Salazar e a Restauração da Monarquia.


   Olá! Agora que posso respirar de alívio, após mais de uma semana complicada, entre fazer um teste, um exame, receber três, receber notas finais e passar tardes e noites na sala de estudo, sendo que se prolongarão até pelo menos ao final do mês, lembrei-me de que já não dava notícias há algum tempo. Não há realmente muito para contar, também, que não tenho feito nada. Só o trajecto costumeiro: casa - faculdade / faculdade - casa. Na quinta-feira, sim, fui a uma conferência subordinada ao tema que consta no título da publicação. Teve lugar na Casa da Comarca da Sertã, na Rua da Madalena, e contou com a presença de Paulo Drumond Braga, historiador, e de Dom Miguel de Bragança, irmão de Dom Duarte Pio.

   Foi extremamente interessante, porque muito se diz sobre o relacionamento de Salazar com os monárquicos, e até, num exercício de direito comparado, comparamos com a solução da vizinha Espanha, em que Franco, nos anos 40, restaura a monarquia, deixando, porém, o nome do seu sucessor em aberto. Havia, à época, várias linhagens candidatas que não apenas os Borbón, na pessoa de Juan Carlos. O que parecia claro é que seria Juan Carlos, e não o pai, o sucessor de Franco.

   Por cá, Salazar, pelo simples facto de não ser chefe de estado, não nomeou sucessor, e, qual malabarista, na senda daquilo que foi o Estado Novo, um regime de consensos, procurou sempre encontrar a harmonia entre os militares, os veteranos da I República, os monárquicos, os proprietários, os trabalhadores. Enigmático como sempre, Salazar foi deixando claro que a questão da restauração ou não da monarquia, sobretudo após a morte do General Carmona, em 1951, no mesmíssimo ano do congresso da União Nacional, era uma não-questão. E terá sido em torno desse ano que os monárquicos, cuja maioria era salazarista, se convenceram de que, por ora, a monarquia não tornaria ao país.
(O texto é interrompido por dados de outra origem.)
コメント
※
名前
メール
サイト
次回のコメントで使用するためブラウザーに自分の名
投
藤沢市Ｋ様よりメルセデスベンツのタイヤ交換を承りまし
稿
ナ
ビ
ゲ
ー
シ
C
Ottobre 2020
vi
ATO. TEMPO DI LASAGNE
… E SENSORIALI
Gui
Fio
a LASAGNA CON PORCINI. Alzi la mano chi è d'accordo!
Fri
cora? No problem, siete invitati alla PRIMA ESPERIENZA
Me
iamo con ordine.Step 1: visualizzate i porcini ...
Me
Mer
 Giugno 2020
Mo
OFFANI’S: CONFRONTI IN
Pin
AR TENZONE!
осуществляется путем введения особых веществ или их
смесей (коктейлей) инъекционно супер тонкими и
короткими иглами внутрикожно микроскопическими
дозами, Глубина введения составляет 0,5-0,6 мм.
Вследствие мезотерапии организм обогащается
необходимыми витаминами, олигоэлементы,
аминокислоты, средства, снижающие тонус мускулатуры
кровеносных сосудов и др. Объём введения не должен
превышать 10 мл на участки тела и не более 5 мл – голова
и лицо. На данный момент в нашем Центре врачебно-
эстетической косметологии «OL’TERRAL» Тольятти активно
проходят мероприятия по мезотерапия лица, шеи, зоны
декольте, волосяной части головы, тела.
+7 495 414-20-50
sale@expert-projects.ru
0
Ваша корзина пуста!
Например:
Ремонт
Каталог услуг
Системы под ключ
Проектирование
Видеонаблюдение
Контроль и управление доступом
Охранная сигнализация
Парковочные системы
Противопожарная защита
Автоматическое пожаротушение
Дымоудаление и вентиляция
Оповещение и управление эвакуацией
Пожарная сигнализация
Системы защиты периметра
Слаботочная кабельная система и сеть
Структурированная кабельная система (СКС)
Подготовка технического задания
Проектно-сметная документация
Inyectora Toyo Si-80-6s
Em 1950, a lei do banimento, mais concretamente a Lei da Proscrição, que afastava os Bragança do país para todo o sempre, foi revogada, permitindo que Dom Duarte Nuno, os filhos, os irmãos e demais família pudessem regressar àquela que consideraram sempre ser a sua terra, e que não lhes era desconhecida, porquanto, sem alarido, mas com o conhecimento de Salazar, já cá tinham estado por diversas vezes em visitas à margem do que a lei estabelecia.

Sou a "oitava cabeça"

   Salazar nunca privou com Dom Duarte Nuno, mas manteve uma relação de grande proximidade com uma das suas irmãs, Dona Filipa, com quem trocou correspondência por anos. Dona Filipa de Bragança, na verdade, teve uma paixão quase platónica por Salazar, admirando-o, respeitando-o e rejeitando qualquer crítica ao estadista. Dom Duarte Nuno, igualmente, sempre manifestou apoio a Salazar. Como em tudo, o regime português foi muitíssimo diferente do espanhol, desde logo nas pessoas de Salazar e Franco, com estilos de governação distintos e personalidades também elas distintas.
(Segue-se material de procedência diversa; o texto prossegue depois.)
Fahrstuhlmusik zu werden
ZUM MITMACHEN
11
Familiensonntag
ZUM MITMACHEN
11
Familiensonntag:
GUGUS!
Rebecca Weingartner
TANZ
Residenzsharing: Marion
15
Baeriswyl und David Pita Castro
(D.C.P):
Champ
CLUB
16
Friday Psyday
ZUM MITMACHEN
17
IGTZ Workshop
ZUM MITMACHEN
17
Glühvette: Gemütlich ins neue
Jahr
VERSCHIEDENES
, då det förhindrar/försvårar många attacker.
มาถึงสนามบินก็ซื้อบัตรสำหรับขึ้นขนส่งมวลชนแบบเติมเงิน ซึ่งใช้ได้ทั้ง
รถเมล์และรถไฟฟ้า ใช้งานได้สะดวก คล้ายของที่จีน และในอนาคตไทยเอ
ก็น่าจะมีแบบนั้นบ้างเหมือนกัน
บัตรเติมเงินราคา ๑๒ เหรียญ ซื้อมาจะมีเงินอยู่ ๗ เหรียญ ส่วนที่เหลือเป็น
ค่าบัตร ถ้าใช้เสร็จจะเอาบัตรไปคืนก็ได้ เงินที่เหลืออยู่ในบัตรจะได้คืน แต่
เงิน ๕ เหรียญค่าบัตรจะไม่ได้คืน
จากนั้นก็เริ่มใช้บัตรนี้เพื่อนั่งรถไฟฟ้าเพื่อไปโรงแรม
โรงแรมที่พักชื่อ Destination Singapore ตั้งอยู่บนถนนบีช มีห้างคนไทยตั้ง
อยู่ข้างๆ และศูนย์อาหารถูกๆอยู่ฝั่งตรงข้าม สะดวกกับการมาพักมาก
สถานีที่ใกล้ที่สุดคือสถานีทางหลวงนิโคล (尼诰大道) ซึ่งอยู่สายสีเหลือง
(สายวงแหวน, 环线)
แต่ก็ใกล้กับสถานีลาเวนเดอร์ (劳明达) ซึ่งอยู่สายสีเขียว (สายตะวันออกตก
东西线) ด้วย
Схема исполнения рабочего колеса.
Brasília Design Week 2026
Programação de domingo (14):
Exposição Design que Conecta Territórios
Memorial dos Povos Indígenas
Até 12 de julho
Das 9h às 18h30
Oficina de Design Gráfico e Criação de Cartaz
   Quando se deu a morte política de Salazar, em 1968, há muito que não se falava em restauração monárquica. Marcello Caetano, republicano, havia sido, décadas atrás, um crítico acérrimo dessa ideia de retorno à monarquia. Já quanto a Salazar, embora haja monárquicos que gostem de alimentar alguma simpatia do professor de Finanças pela monarquia, a verdade e tudo quanto se sabe é que Salazar, independentemente de regimes, apenas se importava com a sua manutenção no poder. O regime que mais lhe convinha era a república, uma vez que um chefe de estado que só o era porque gozava da sua confiança, e foi assim com os três que o Estado Novo conheceu (quando Craveiro Lopes a perdeu, sabemos que já não se recandidatou…), podia ser completamente manietado. Era, efectivamente, uma mera figura protocolar. Numa monarquia, não seria assim. Um rei, desde logo pela sua legitimidade, não está sujeito ao escrutínio popular ou de parte alguma. Em Itália, Vítor Emanuel III participou da demissão de Mussolini, não nos esqueçamos.
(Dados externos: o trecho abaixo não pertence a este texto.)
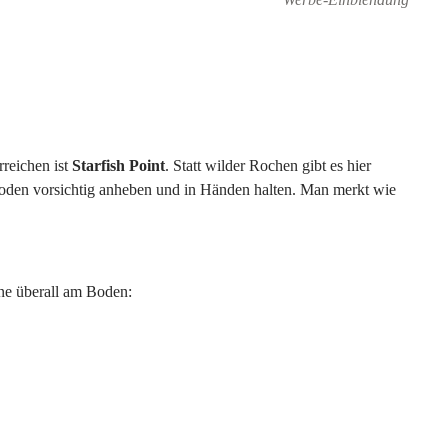
rreichen ist
Starfish Point
. Statt wilder Rochen gibt es hier
oden vorsichtig anheben und in Händen halten. Man merkt wie
rne überall am Boden: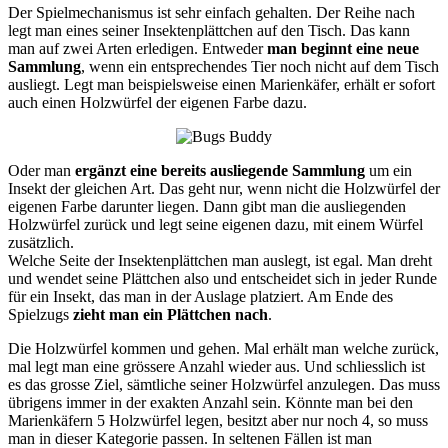
Der Spielmechanismus ist sehr einfach gehalten. Der Reihe nach
legt man eines seiner Insektenplättchen auf den Tisch. Das kann
man auf zwei Arten erledigen. Entweder
man beginnt eine neue
Sammlung
, wenn ein entsprechendes Tier noch nicht auf dem Tisch
ausliegt. Legt man beispielsweise einen Marienkäfer, erhält er sofort
auch einen Holzwürfel der eigenen Farbe dazu.
Oder man
ergänzt eine bereits ausliegende Sammlung
um ein
Insekt der gleichen Art. Das geht nur, wenn nicht die Holzwürfel der
eigenen Farbe darunter liegen. Dann gibt man die ausliegenden
Holzwürfel zurück und legt seine eigenen dazu, mit einem Würfel
zusätzlich.
Welche Seite der Insektenplättchen man auslegt, ist egal. Man dreht
und wendet seine Plättchen also und entscheidet sich in jeder Runde
für ein Insekt, das man in der Auslage platziert. Am Ende des
Spielzugs
zieht man ein Plättchen nach
.
Die Holzwürfel kommen und gehen. Mal erhält man welche zurück,
mal legt man eine grössere Anzahl wieder aus. Und schliesslich ist
es das grosse Ziel, sämtliche seiner Holzwürfel anzulegen. Das muss
übrigens immer in der exakten Anzahl sein. Könnte man bei den
Marienkäfern 5 Holzwürfel legen, besitzt aber nur noch 4, so muss
man in dieser Kategorie passen. In seltenen Fällen ist man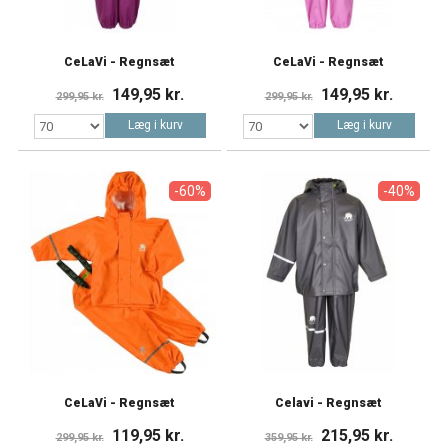
CeLaVi - Regnsæt
CeLaVi - Regnsæt
149,95 kr.
149,95 kr.
299,95 kr.
299,95 kr.
Læg i kurv
Læg i kurv
-60%
-40%
CeLaVi - Regnsæt
Celavi - Regnsæt
119,95 kr.
215,95 kr.
299,95 kr.
359,95 kr.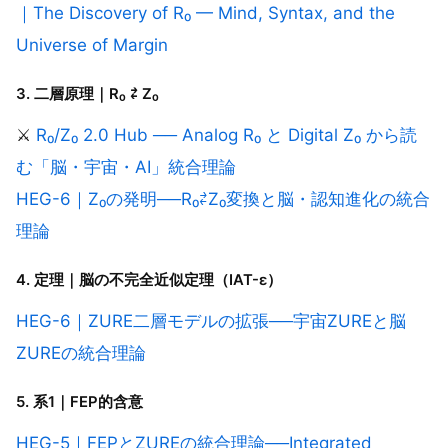
｜The Discovery of R₀ — Mind, Syntax, and the
Universe of Margin
3. 二層原理｜R₀ ⇄ Z₀
⚔️
R₀/Z₀ 2.0 Hub ── Analog R₀ と Digital Z₀ から読
む「脳・宇宙・AI」統合理論
HEG-6｜Z₀の発明──R₀⇄Z₀変換と脳・認知進化の統合
理論
4. 定理｜脳の不完全近似定理（IAT-ε）
HEG-6｜ZURE二層モデルの拡張──宇宙ZUREと脳
ZUREの統合理論
5. 系1｜FEP的含意
HEG-5｜FEPとZUREの統合理論──Integrated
    A conferência durou duas horas, e eu expus uma pergunta: se se conheciam cartas de Dona Filipa a Ramalho Eanes ou a Mário Soares. Pelo que parece, não. Com a morte de Salazar, Dona Filipa ter-se-á desinteressado da vida pública, recolhendo-se na sua moradia do Algarve, refúgio habitual à azáfama de Lisboa, que detestava.
   Dona Filipa não é uma figura conhecida em Portugal. Eu iria mais longe e diria que nem o pai de Dom Duarte Pio é conhecido pela generalidade das pessoas. O sentimento monárquico esfumou-se entre os portugueses. A actual família real, pretendente ao trono, goza de respeito, é certo, mas sobretudo de uma enorme indiferença. Os portugueses não sentem apego à monarquia ou aos Bragança. Eu, que me assumo como conservador, rejeito a monarquia. Da esquerda à direita, a república é consensual. Há ideia de paridade, de igualdade, que nos é cara. Gostamos muito de eleger os nossos representantes, incluindo o chefe de estado.

   Foi muitíssimo útil para mim aprofundar conhecimentos nesta relação específica entre o homem que governou o país por quarenta anos e os Bragança. Uma relação de desconfiança e de algum aproveitamento mútuo.